John Bosley: [Turning to Jill] Y'know, actually it's not such a bad idea, though. If we had our shirts made out of tobacco leaves, when we got tired of them we could smoke 'em!
Jill Munroe: I think you already have, Bosley.
Kelly Garrett: [In the breakroom at the Academy, Kelly turns to a couple fellow cadets] Say, could you give a girl some change?
Barton: Sure thing, sure
[comes over and slips a coin into the machine]
Barton: . What would you like?
Kelly Garrett: I usually buy my own.
Barton: Well, now I'm buying. That's the change!
Capt. Rogers: I see you're all moved in.
Sabrina Duncan: Well, yeah, I got my nameplate, I got my badge, eh, just point me to the bad guys.
Capt. Rogers: Heh. Well, we're hoping you could point us. We keep missing them.
Lt. Howard Fine: [about Bill Mather] I remember he told me once, years ago: 'You walk in the gutter long enough, you're gonna get some on ya.'
Sabrina Duncan: I'll try to step lightly.
Lt. Howard Fine: We got a tip this morning that a massage parlour called 'Tellies' opened up last week, and they might be bringing in a few hookers.
Sabrina Duncan: Shall we take a look?
Lt. Howard Fine: Well, eh, if you could wander in there, convince them you were a lady of the night...

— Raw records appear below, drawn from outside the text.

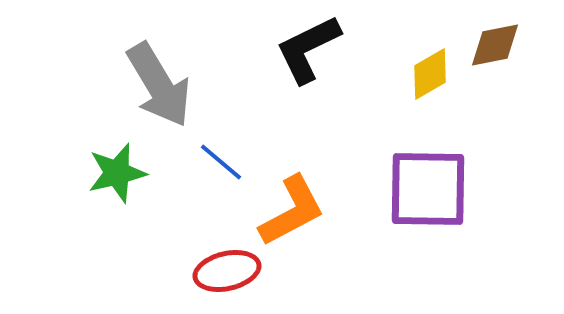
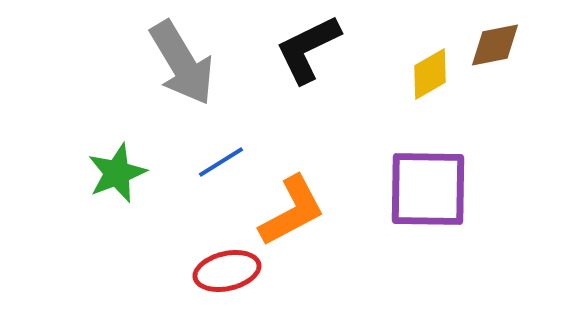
gray arrow: moved 23 px right, 22 px up
blue line: rotated 72 degrees counterclockwise
green star: rotated 8 degrees counterclockwise
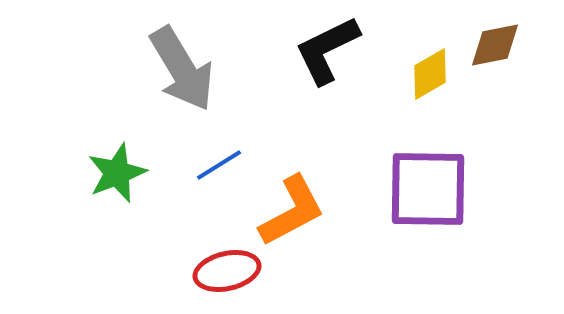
black L-shape: moved 19 px right, 1 px down
gray arrow: moved 6 px down
blue line: moved 2 px left, 3 px down
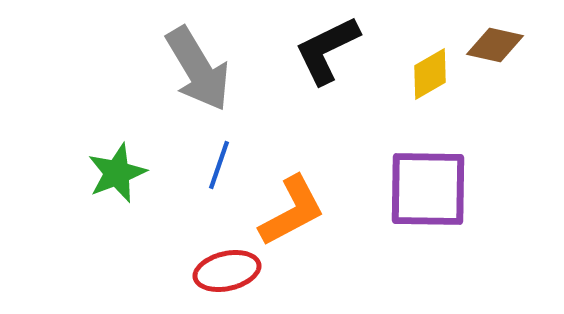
brown diamond: rotated 24 degrees clockwise
gray arrow: moved 16 px right
blue line: rotated 39 degrees counterclockwise
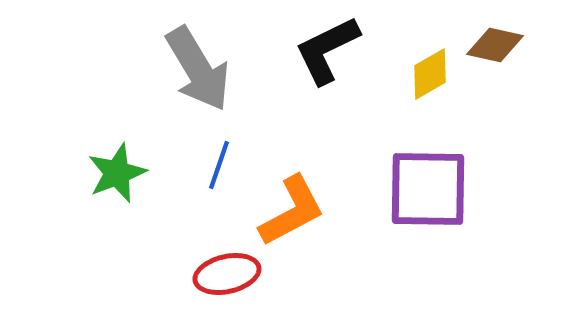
red ellipse: moved 3 px down
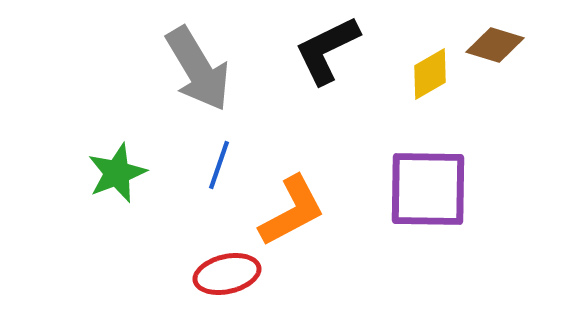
brown diamond: rotated 4 degrees clockwise
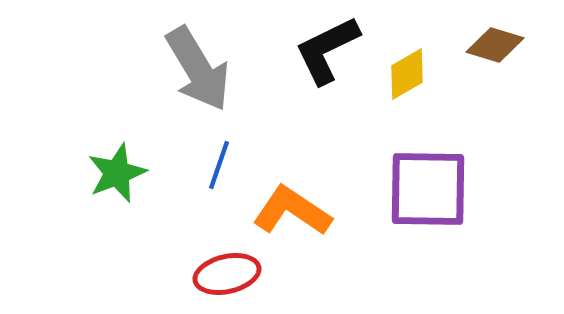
yellow diamond: moved 23 px left
orange L-shape: rotated 118 degrees counterclockwise
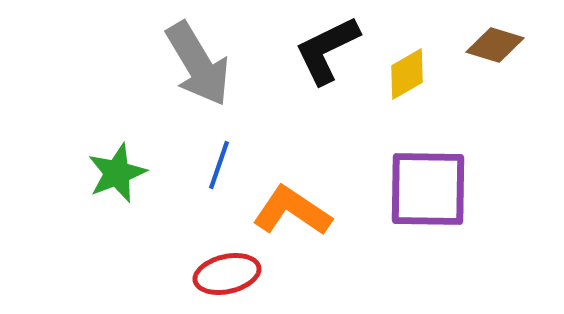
gray arrow: moved 5 px up
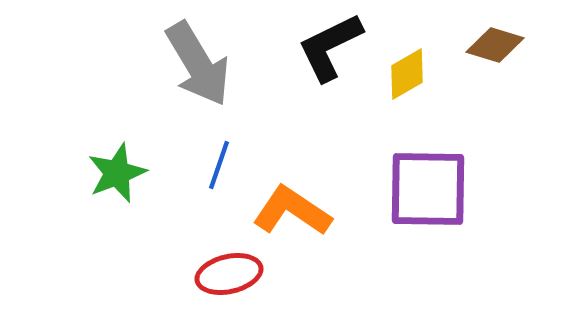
black L-shape: moved 3 px right, 3 px up
red ellipse: moved 2 px right
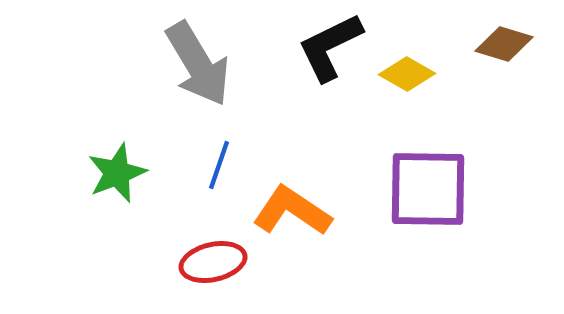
brown diamond: moved 9 px right, 1 px up
yellow diamond: rotated 60 degrees clockwise
red ellipse: moved 16 px left, 12 px up
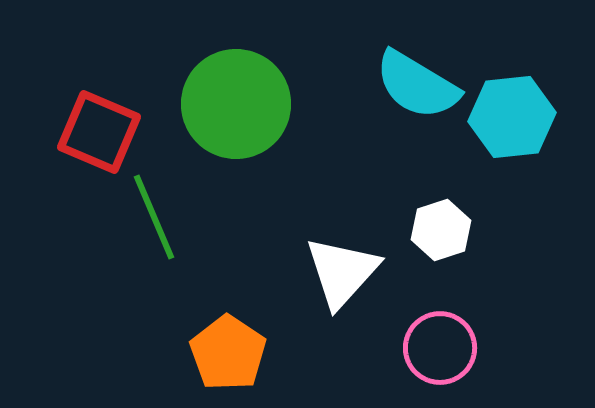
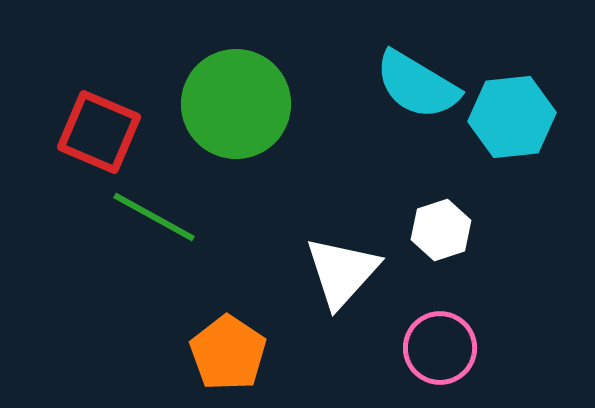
green line: rotated 38 degrees counterclockwise
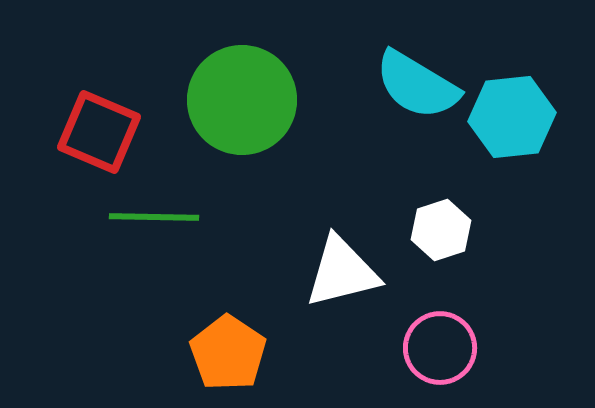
green circle: moved 6 px right, 4 px up
green line: rotated 28 degrees counterclockwise
white triangle: rotated 34 degrees clockwise
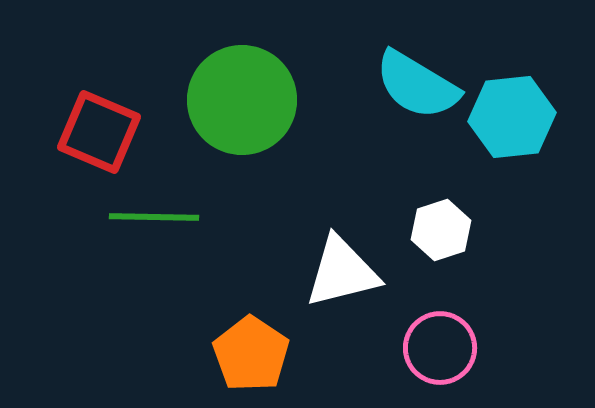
orange pentagon: moved 23 px right, 1 px down
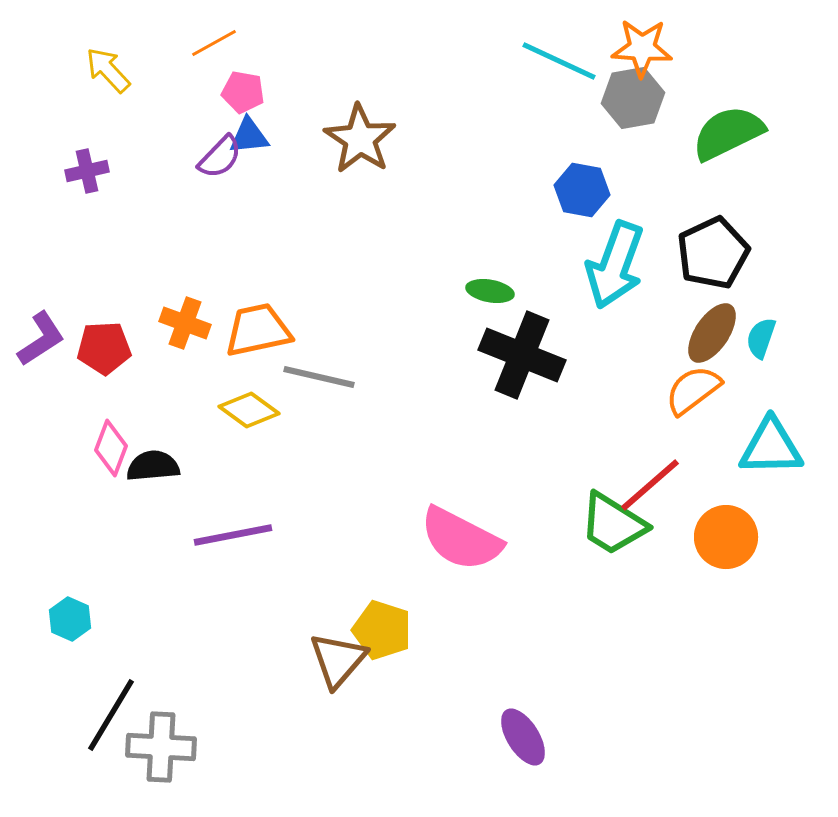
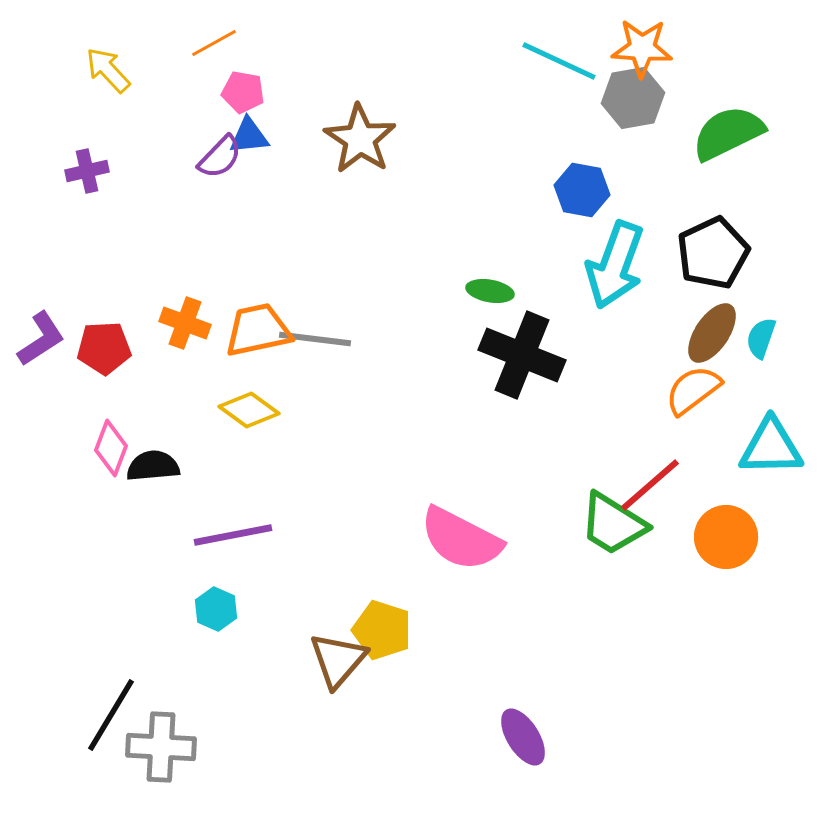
gray line: moved 4 px left, 38 px up; rotated 6 degrees counterclockwise
cyan hexagon: moved 146 px right, 10 px up
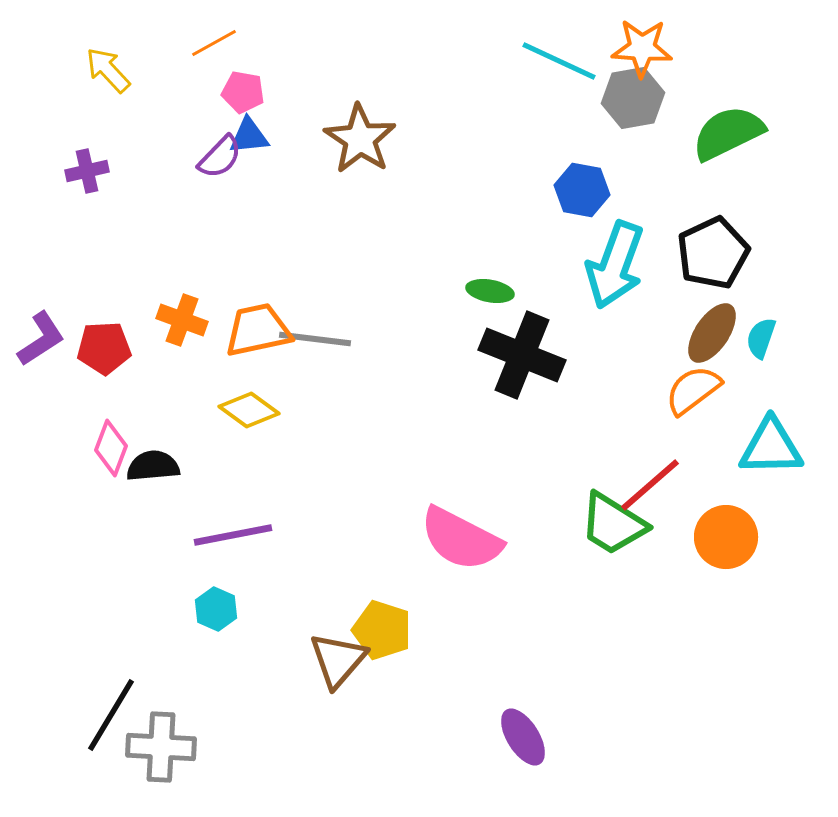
orange cross: moved 3 px left, 3 px up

Sabrina Duncan: [laughs] Alright, ehm... I'll need to wear something that's a little more conspicuous.
Lt. Howard Fine: [snaps his fingers] Well there's a terrific number in wardrobe. Blue fringed pantsuit. You'll love it.
Sabrina Duncan: Blue fringe?
John Bosley: Ah, our new landlord.
John Bosley: Well, how nice to meet you.
[reaches out to shake hands]
Breshnik: Not to touch Breshnik!
Jill Munroe: You never touch?
Breshnik: Breshnik bought this to be Temple Breshnik. Now, it's filled with pagans.
Jill Munroe: Oh, you're a man of the cloth.
Breshnik: Not cloth, leaves!
Breshnik: This was Breshnik's dream: all bodies should wrap themselves in leaves. That is how it was in the beginning. In the beginning, who had clothes? Nobody. Heh. So what did they wear?
Jill Munroe: Let me guess: leaves.
Breshnik: Actually, at first, tigerskins. But where are the tigers today? Nowhere!
Jill Munroe: Oh, so now you're back to leaves.
Breshnik: You laugh at Breshnik?
Jill Munroe: Oh no, not... so far.
Barton: [on phone] Well, what do you want?
Lt. Howard Fine: [in phonebooth] What I want is the days to go smooth as oil. I want the children to smile and the fools to keep dancing.
Man: She really gave me a massage.
John Bosley: Oh, you were expecting violins? That'll be twenty dollars.
[two other customers get up and leave]
Man: Actually, you have wonderful fingers.
Jill Munroe: Ah, these old things? I've had them with me for years.
Bill Duncan: [holding up Sabrina's nameplate] This S. Duncan, that couldn't be Sabrina?
Lt. Howard Fine: Yeah, it would.
Bill Duncan: You're kidding.
Lt. Howard Fine: No, she a relative?
Bill Duncan: Eh, close. Ex-wife.
Sabrina Duncan: You mind telling me where we're going?
Lt. Howard Fine: That's a good question. When you're halfway between yesterday's dreams and tomorrow's nightmares. Where the hell are you?
Sabrina Duncan: You read that somewhere, right?
Sabrina Duncan: Yeah. I wish I'd said it.
Sabrina Duncan: Well, you just did.
Lt. Howard Fine: Yeah, I did, didn't I?
Sabrina Duncan: [Fine is pointing a gun at Sabrina] Gee coach, something I said?
Lt. Howard Fine: I liked all your moves, kid. Really. I just been ziggin' and zaggin' in the gutters so long that...
Sabrina Duncan: You got some on ya, huh?
Lt. Howard Fine: Would you believe me if I said I was sorry?
Sabrina Duncan: Sure... you're the coach.
Lt. Howard Fine: You're not gonna make it easy, are ya?
Sabrina Duncan: Not by a damn sight.